The foregoing considerations persuade us that the court of appeals is a court of limited, rather than general, writ jurisdiction. The references in the constitution to appellate and supervisory jurisdiction limit and define the power of the court of appeals to issue prerog*96ative writs. The issuance of a prerogative writ by the court of appeals is an exercise of original jurisdiction. However, it is not an exercise of jurisdiction independent of the court’s appellate and supervisory powers. The court of appeals has power to decide questions pub-lici juris which are brought to it by appeal or which it considers under its supervisory jurisdiction. It does not have power to issue a prerogative writ based solely on the importance of the question presented without any other jurisdictional underpinning.

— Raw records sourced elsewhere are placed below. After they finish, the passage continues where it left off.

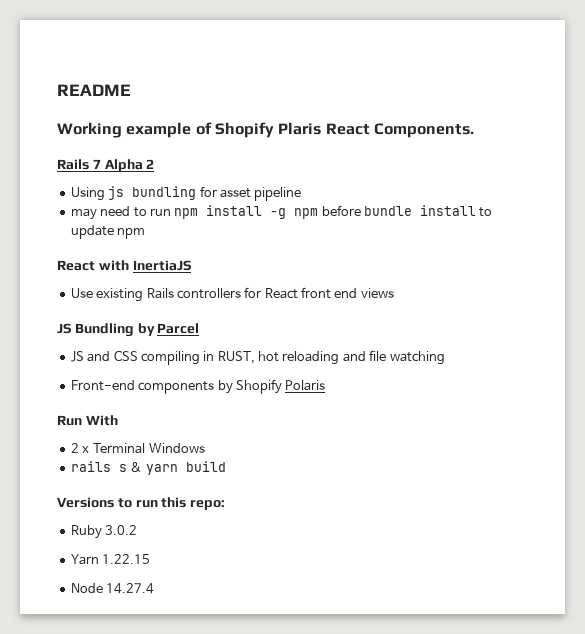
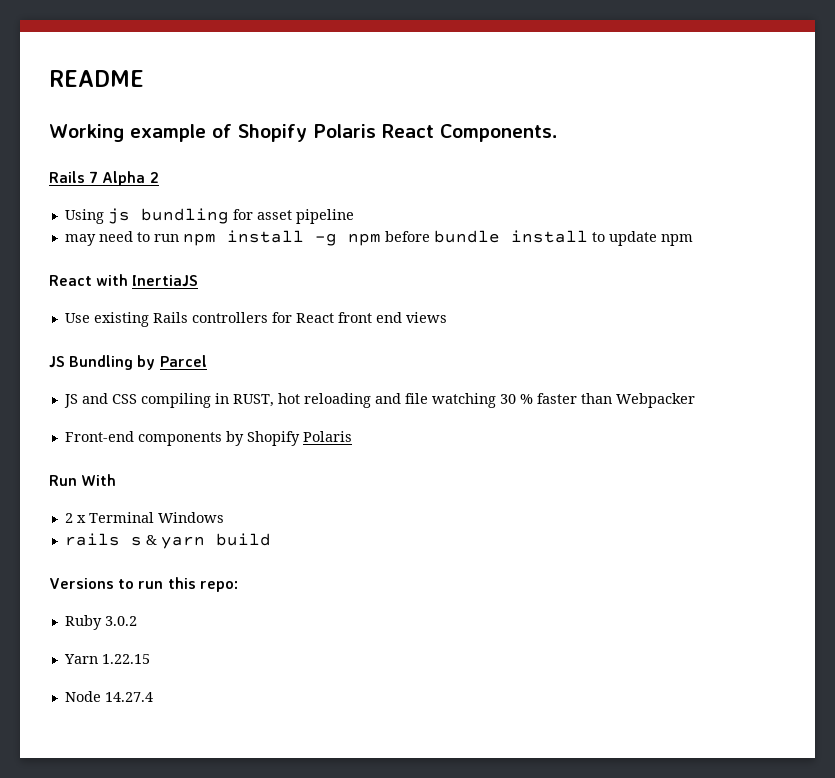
[278,122,322,135] Plaris -> [312,124,376,138] Polaris
(445, 358) none -> [499,393,695,408] 30 % faster than Webpacker

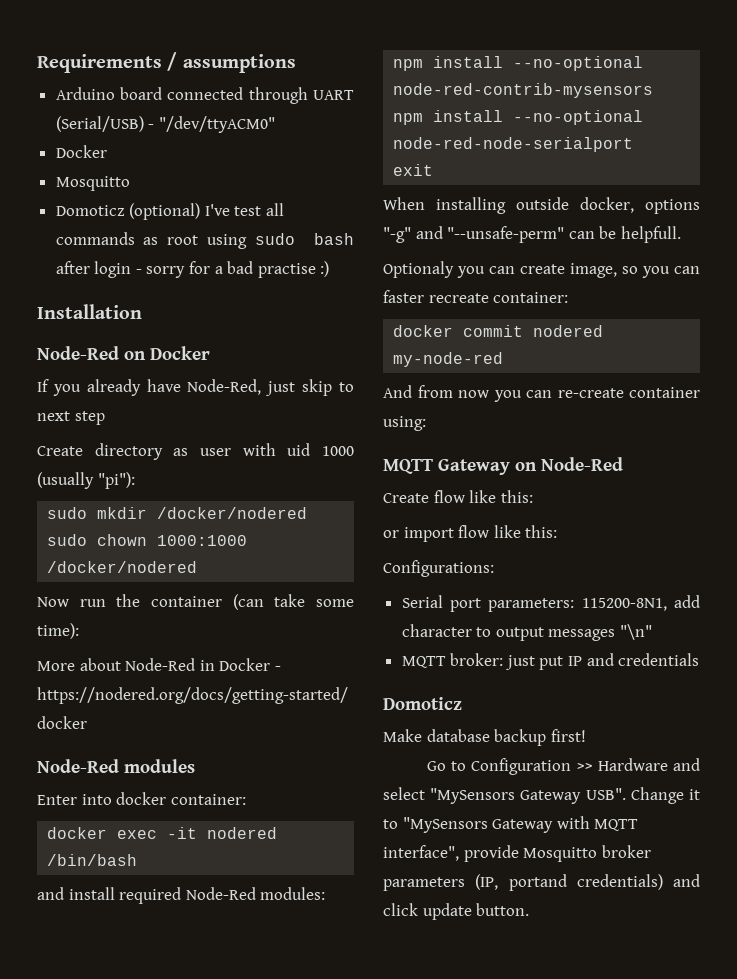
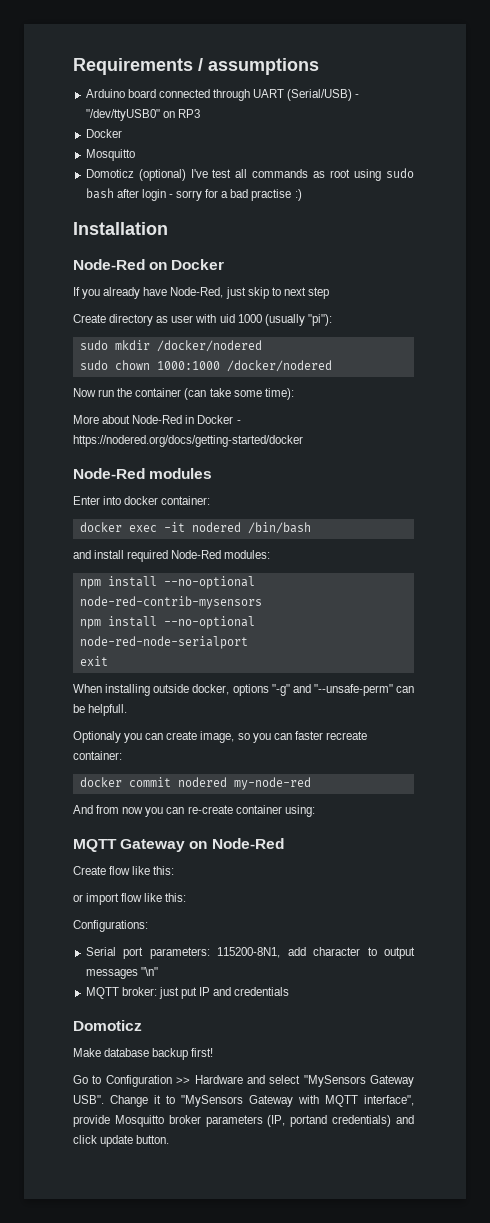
[158,116,275,133] "/dev/ttyACM0" -> [85,109,200,121] "/dev/ttyUSB0" on RP3

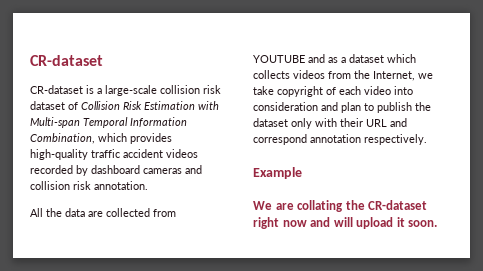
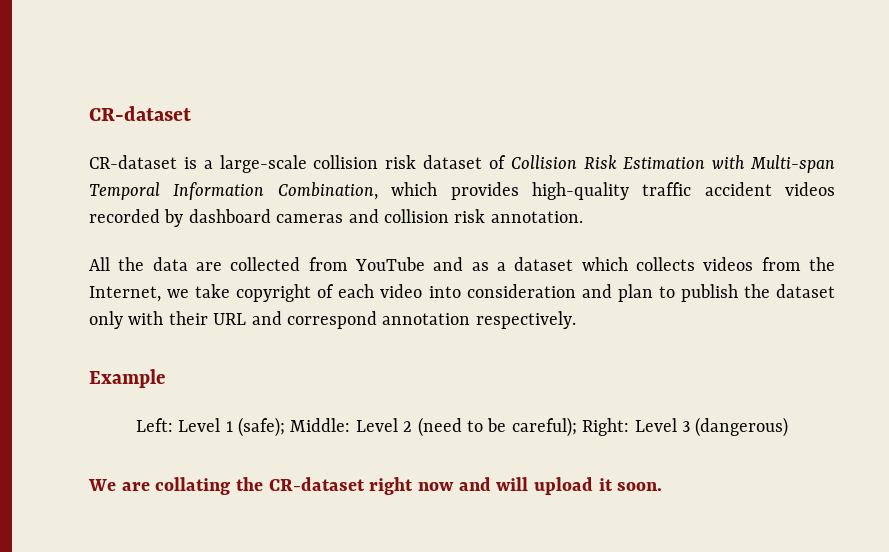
[253,55,305,63] YOUTUBE -> [355,257,425,271] YouTube
(302, 173) none -> [135,417,789,437] // Left: Level 1 (safe); Middle: Level 2 (need to be careful); Right: Level 3 (dangerous)

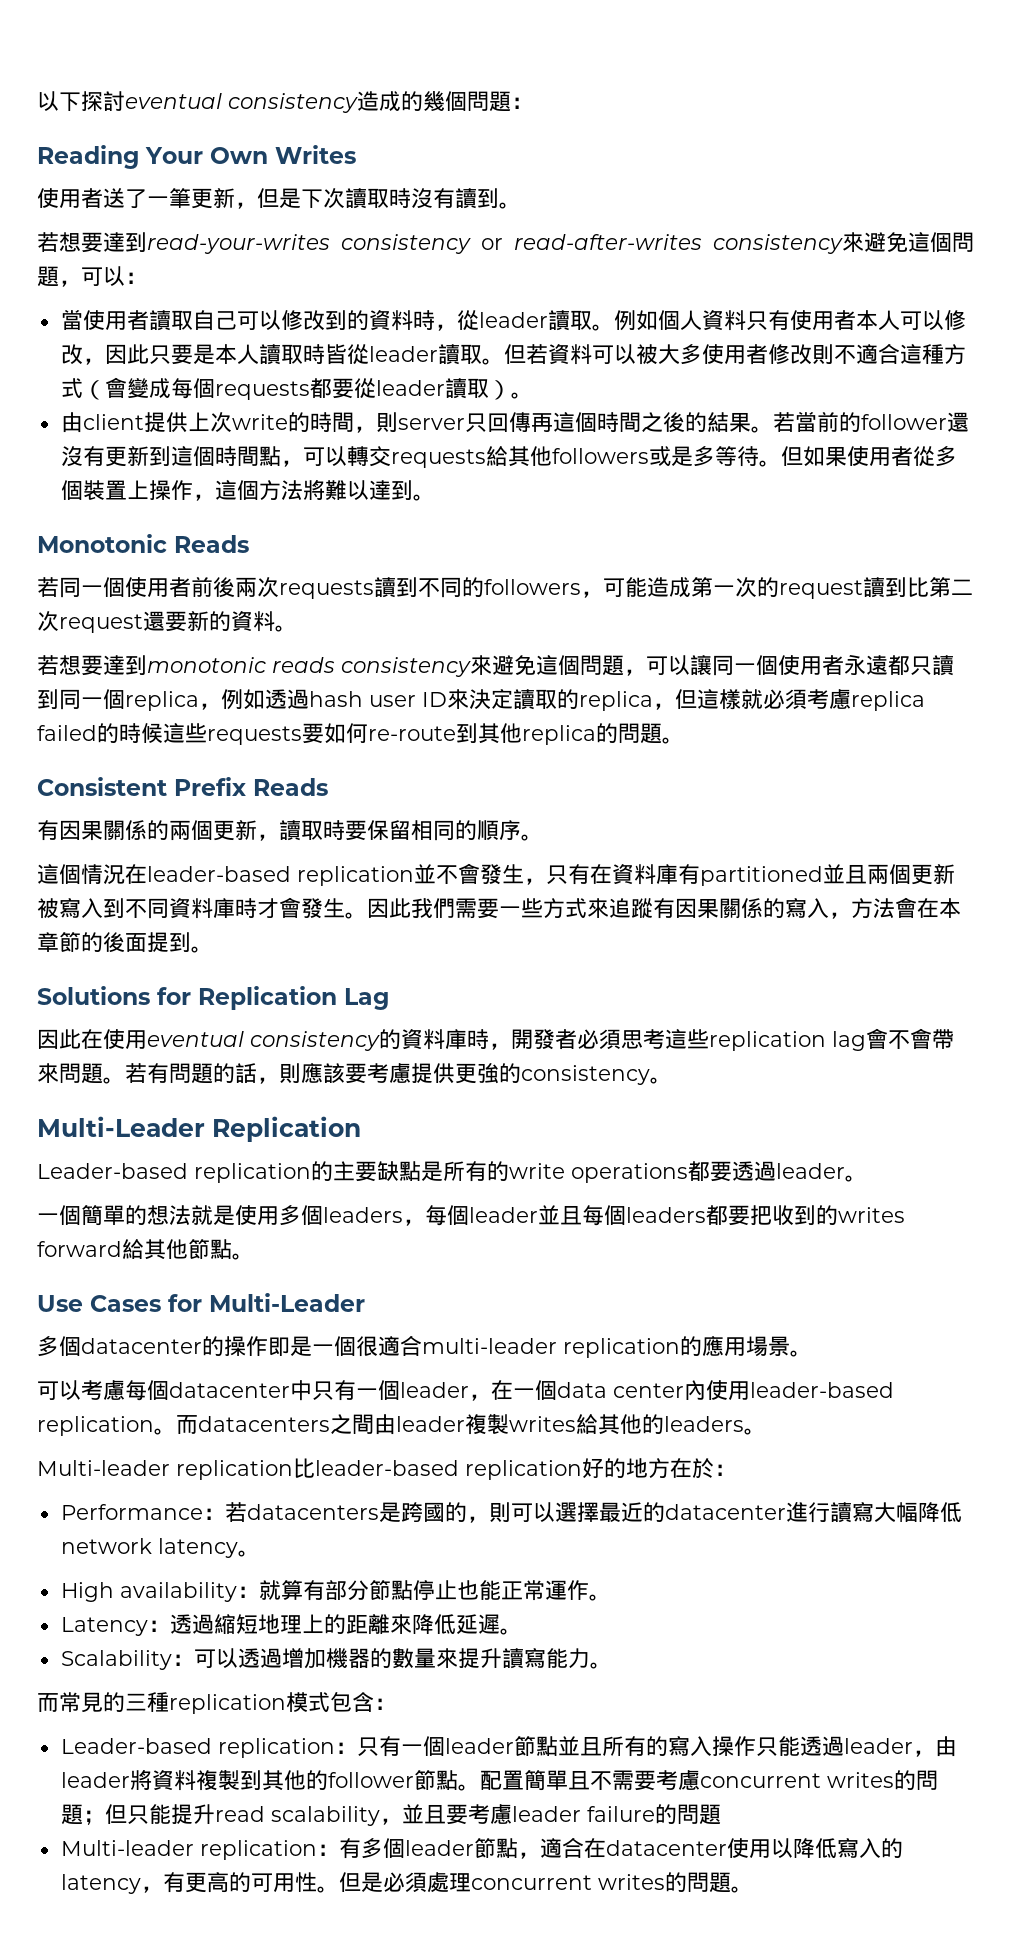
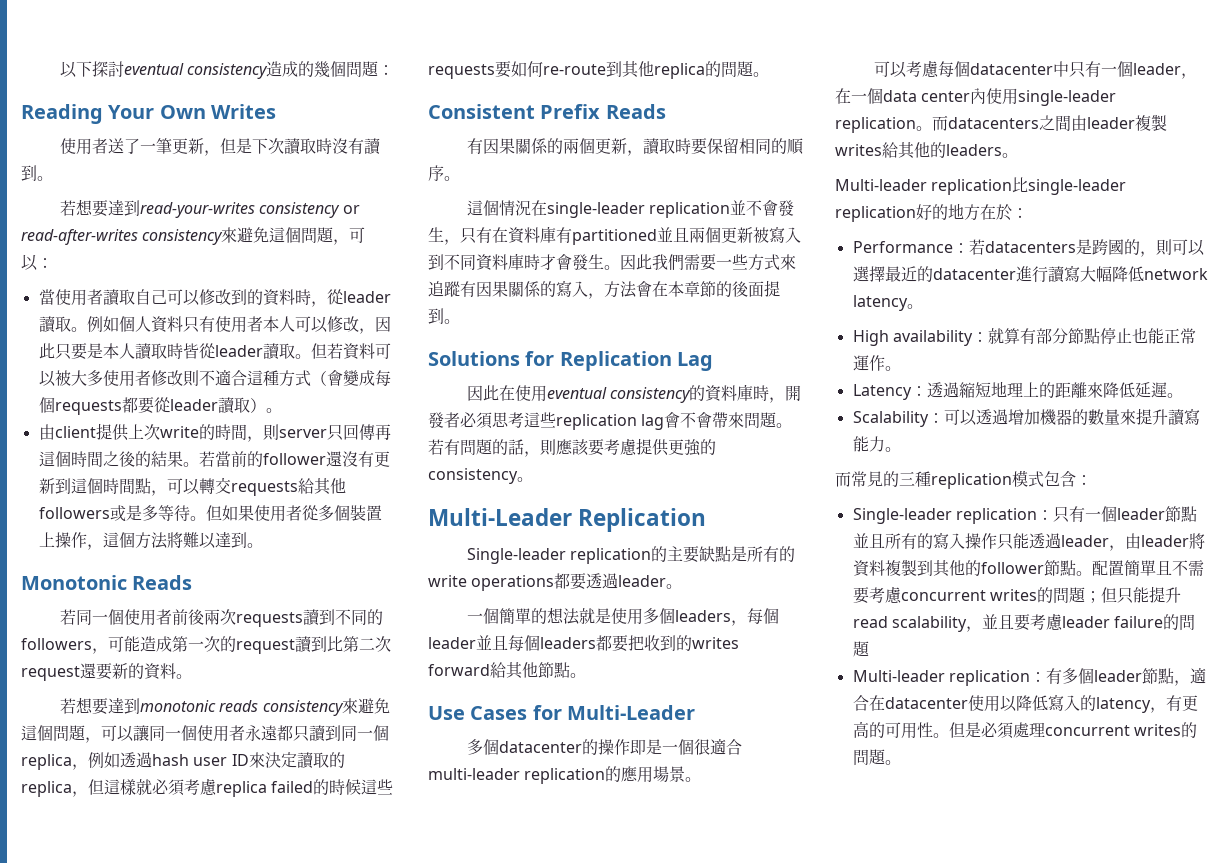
[147,866,291,882] leader-based -> [546,202,645,218] single-leader
[37,1163,188,1179] Leader-based -> [466,548,566,564] Single-leader
[750,1382,894,1398] leader-based -> [1018,90,1117,106] single-leader
[315,1460,459,1476] leader-based -> [1028,179,1127,195] single-leader
[60,1738,212,1754] Leader-based -> [852,508,952,524] Single-leader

Our decision does not conflict with sec. (rule) 809.51(1), Stats., which states that a petition may be filed requesting the court of appeals to exercise its supervisory jurisdiction or its original jurisdiction to issue a prerogative writ over a court and presiding judge or other person or body. The words, “or its original jurisdiction to issue a prerogative writ,” were added by supreme court order effective January 1, 1982. 104 Wis. 2d xi. This amendment was requested by the Judicial Council. Its note states in part, “Rule 809.51 governs the procedures for seeking a petition for supervisory writ or original jurisdiction prerogative writ in the court of appeals.”

As we construe the amendment to sec. (rule) 809.51(1), Stats., it does not recognize a question publici juris as an independent ground for exercising original jurisdiction. It merely makes clear that, where grounds for exercising original jurisdiction exist, a prerogative writ can be used to exercise that jurisdiction. It should be remembered that a writ brought in any appellate court for the purpose of exercising superintending or supervisory powers is an original action, i.e., a new action designed to affect or control the litigants or the court in respect to a matter then at issue or subject to *97the action of a lower court. Such original action is, however, not brought to decide with finality a matter publici juris.

We conclude that the court of appeals does not have jurisdiction to entertain an original action unrelated to its supervisory or appellate authority over the circuit court. Original jurisdiction in the sense intended by the petition of Monroe Swan for the determination ab initio of a matter publici juris under the constitution lies only in the circuit court or in this court.

By order of this court on August 29,1984, the decision of the court of appeals has been vacated and the petition for review has been dismissed.

WILLIAM A. BABLITCH, J„ took no part.

See Wis. Const, art. VII, sec. 3, and secs. 808.10, and 809.62, Stats., concerning review of court of appeals’ decisions. Unpublished opinions of the court of appeals are without precedential value, sec. 809.23, Stats.